▶ _PROBLEM DESCRIPTION_
Convert all of the lines below into a numbered list, omitting any blank lines.

▶ _Saved entries_
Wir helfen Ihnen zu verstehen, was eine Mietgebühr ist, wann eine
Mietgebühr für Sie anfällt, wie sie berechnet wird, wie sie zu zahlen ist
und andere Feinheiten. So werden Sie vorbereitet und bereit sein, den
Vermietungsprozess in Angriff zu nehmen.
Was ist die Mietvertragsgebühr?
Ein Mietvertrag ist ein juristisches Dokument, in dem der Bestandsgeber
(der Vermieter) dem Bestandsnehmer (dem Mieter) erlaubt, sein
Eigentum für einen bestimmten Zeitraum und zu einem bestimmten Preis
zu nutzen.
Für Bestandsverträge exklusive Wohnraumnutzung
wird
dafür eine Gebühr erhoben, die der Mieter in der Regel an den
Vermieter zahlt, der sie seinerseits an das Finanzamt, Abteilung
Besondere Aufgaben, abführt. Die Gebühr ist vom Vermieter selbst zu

▶ _RESPONSE AREA_
1. Wir helfen Ihnen zu verstehen, was eine Mietgebühr ist, wann eine
2. Mietgebühr für Sie anfällt, wie sie berechnet wird, wie sie zu zahlen ist
3. und andere Feinheiten. So werden Sie vorbereitet und bereit sein, den
4. Vermietungsprozess in Angriff zu nehmen.
5. Was ist die Mietvertragsgebühr?
6. Ein Mietvertrag ist ein juristisches Dokument, in dem der Bestandsgeber
7. (der Vermieter) dem Bestandsnehmer (dem Mieter) erlaubt, sein
8. Eigentum für einen bestimmten Zeitraum und zu einem bestimmten Preis
9. zu nutzen.
10. Für Bestandsverträge exklusive Wohnraumnutzung
11. wird
12. dafür eine Gebühr erhoben, die der Mieter in der Regel an den
13. Vermieter zahlt, der sie seinerseits an das Finanzamt, Abteilung
14. Besondere Aufgaben, abführt. Die Gebühr ist vom Vermieter selbst zu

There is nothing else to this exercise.